**PROBLEM DETAILS**
Rewrite the listing below, substituting "Odoo" for each occurrence of "Acumatica Cloud ERP" and leaving everything else unchanged.

**SOURCE INFORMATION**
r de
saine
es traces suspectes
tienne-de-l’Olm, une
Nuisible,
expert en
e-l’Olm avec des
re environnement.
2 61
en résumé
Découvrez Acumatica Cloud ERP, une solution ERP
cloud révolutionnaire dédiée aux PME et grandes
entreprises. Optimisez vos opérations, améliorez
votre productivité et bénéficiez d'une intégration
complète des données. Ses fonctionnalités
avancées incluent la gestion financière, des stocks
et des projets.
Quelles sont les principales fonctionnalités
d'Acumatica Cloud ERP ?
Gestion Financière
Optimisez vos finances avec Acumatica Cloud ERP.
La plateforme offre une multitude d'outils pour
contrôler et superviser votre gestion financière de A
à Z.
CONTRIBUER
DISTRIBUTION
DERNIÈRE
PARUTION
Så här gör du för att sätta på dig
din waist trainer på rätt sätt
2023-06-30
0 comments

**WORKED SOLUTION**
r de
saine
es traces suspectes
tienne-de-l’Olm, une
Nuisible,
expert en
e-l’Olm avec des
re environnement.
2 61
en résumé
Découvrez Odoo, une solution ERP
cloud révolutionnaire dédiée aux PME et grandes
entreprises. Optimisez vos opérations, améliorez
votre productivité et bénéficiez d'une intégration
complète des données. Ses fonctionnalités
avancées incluent la gestion financière, des stocks
et des projets.
Quelles sont les principales fonctionnalités
d'Odoo ?
Gestion Financière
Optimisez vos finances avec Odoo.
La plateforme offre une multitude d'outils pour
contrôler et superviser votre gestion financière de A
à Z.
CONTRIBUER
DISTRIBUTION
DERNIÈRE
PARUTION
Så här gör du för att sätta på dig
din waist trainer på rätt sätt
2023-06-30
0 comments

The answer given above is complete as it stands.